By Janani Paramsothy

15 November, 2011
Countercurrents.org

Smear campaigns. It has long been the tactic of those who know that they are losing the battle. Employed by the vicious, the most desperate and the least honourable, it only highlights the ignorance of the debater and the futility of their argument. Like the fox who blames the grapes for being sour just because he cannot reach them and the Republican who asks President Obama to produce his birth certificate, because he can find no other way to diminish him, the Sri Lankan attacks the personality of a Tamil, in absence of anything else they can viably attack. Why engage in debate when you know you’ve already lost the argument? Instead bomb the opposition into silence. Failing that, just smear them.

This is what Mr. Rajasingham has effectively done in his vitriol-filled article which you may have the pleasure of reading here.

It can be seen clearly, that the article neither engages with the accusations made against the government nor in no way refutes them effectively. It is instead a ‘character assassination’ of a brave and inspirational woman just because she dared to speak out publicly about what happened to her. Sri Lankans rule by and through fear. The fear is usually based upon the ever hanging threat of physical violation- death, beatings, torture and rape. This is why Diaspora Tamils are such a big source of contention for them; there is no way to intimidate the Tamil who does not live under your sphere of control and will never live under it.

Unless you can scare them in some other way. When you can’t attack the cause, attack the people behind it.

If you manage to do this, then there is no need to provide any credible evidence that the ‘baseless allegations’ that Meena Krishnamoorthy has levied against the Sri Lankan government are indeed baseless. You can cavalierly dismiss, the war crimes that Sri Lanka has committed- verified by Amnesty International, Human Rights Watch, the United Nations, independent media sources and the governments of many western nations amongst others. Indeed, you need to do this, because you have no evidence to prove the opposite, no argument and no leg to stand on.

Knowing this, you start venomous attacks. And when the person on the other side is a woman, the attacks increase in venom and rabidity.

The charges against Ms Krishnamoorthy, as stated in the article, involve only the concoction of an elaborate story based on the writer’s own prejudices and strongly entrenched Sri Lankan views about what a woman should be. Especially what a Tamil woman should be, which to a Sri Lankan, is their sex slave.

This involves no autonomy- not even over their body, let alone their mind-, no courage, no spirit and certainly no voice.

How dare then, Meena, a Tamil woman be strong and independent? How can she venture to stand against the Sri Lankan government and their lies? There is no need to address the substance of her argument when you can just attack her for being a woman making those arguments in the first place. This helps to hide the inability to deal with the argument in the first place as well as allowing Sri Lankan men to do one of their favourite things: demolish Tamil women, whether that be physically, mentally, or sexually.

Attacking what she wears, when her pregnancy date was and even the very essence of her motherhood is as useless as it is disgusting. What use is her personal life to the argument? Does the fact that she wore jeans, or a skirt, or a saree change what the Sri Lankan armed forces did to the Tamils during those months in 2009? Does it diminish your crime just because the victim is not a submissive, helpless being? Why do we insist victims to have to fit the mould- the pre-conceived, foolish notion of what they should be like?

• _Data rows_
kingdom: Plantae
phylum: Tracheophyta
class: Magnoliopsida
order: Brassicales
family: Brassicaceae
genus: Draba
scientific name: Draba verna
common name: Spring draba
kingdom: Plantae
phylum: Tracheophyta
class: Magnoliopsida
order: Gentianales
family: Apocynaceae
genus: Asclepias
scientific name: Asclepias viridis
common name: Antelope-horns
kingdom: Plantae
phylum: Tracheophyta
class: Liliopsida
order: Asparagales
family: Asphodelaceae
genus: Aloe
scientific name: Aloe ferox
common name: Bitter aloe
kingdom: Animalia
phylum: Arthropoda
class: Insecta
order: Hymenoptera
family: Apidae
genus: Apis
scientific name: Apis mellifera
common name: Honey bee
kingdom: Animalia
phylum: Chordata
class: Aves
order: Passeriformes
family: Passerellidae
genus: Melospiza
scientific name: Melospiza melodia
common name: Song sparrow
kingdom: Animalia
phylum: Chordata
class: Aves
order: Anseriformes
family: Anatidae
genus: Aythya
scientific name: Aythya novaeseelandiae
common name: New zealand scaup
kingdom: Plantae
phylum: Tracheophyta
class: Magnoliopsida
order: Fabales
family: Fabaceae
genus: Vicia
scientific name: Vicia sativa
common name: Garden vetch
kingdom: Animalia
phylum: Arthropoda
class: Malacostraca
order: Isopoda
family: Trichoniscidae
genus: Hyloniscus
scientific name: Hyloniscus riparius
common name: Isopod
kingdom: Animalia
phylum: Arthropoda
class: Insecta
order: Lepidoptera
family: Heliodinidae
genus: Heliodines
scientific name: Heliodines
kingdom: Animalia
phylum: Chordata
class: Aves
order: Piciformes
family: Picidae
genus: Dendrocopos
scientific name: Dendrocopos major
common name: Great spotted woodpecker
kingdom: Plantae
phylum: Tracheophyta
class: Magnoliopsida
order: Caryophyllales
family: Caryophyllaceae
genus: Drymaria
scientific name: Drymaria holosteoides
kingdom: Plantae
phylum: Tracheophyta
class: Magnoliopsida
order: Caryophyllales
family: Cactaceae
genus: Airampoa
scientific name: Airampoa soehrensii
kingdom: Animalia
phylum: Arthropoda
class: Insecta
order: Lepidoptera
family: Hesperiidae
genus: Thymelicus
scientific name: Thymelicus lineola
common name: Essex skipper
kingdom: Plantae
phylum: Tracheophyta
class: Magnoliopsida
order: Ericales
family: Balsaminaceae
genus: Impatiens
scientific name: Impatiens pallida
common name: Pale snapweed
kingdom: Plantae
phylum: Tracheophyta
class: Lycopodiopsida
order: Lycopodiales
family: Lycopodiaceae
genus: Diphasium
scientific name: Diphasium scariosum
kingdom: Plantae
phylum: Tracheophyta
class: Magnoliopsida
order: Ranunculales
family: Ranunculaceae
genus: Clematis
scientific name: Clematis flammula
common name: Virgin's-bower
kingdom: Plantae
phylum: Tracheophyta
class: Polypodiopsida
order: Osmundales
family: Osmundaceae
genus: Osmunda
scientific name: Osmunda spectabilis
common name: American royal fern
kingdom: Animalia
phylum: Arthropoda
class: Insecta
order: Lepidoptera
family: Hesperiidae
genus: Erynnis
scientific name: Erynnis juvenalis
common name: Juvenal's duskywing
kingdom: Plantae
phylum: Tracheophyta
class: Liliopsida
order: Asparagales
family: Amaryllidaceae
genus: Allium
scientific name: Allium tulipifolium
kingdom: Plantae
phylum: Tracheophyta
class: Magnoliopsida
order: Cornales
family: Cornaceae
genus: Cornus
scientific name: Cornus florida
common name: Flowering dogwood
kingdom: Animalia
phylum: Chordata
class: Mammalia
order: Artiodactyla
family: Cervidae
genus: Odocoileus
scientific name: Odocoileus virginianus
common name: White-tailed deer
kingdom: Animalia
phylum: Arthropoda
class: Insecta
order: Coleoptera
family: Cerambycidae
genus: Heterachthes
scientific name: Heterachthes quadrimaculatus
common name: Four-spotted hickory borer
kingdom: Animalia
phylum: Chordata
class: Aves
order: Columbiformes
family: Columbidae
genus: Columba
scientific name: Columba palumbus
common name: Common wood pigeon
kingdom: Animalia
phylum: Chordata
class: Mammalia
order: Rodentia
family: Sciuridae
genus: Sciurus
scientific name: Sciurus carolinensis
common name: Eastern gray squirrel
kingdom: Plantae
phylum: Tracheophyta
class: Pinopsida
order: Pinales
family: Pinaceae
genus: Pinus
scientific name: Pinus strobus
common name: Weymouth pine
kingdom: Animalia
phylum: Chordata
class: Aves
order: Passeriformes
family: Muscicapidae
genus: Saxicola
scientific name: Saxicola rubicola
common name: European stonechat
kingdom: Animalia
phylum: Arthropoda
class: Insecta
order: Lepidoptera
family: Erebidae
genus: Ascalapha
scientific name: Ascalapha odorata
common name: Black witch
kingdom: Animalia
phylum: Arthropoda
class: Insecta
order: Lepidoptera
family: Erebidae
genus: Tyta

• _Directions_
Using the text on smear campaigns, answer each item below.
(a) On what date is the text dated?
(b) Which bodies and sources does the text say have verified the war crimes committed by Sri Lanka?
(c) Which three items of clothing does the text mention?

• _Result of this exercise_
(a) 15 November, 2011
(b) Amnesty International, Human Rights Watch, the United Nations, independent media sources and the governments of many western nations, amongst others
(c) Jeans, a skirt and a saree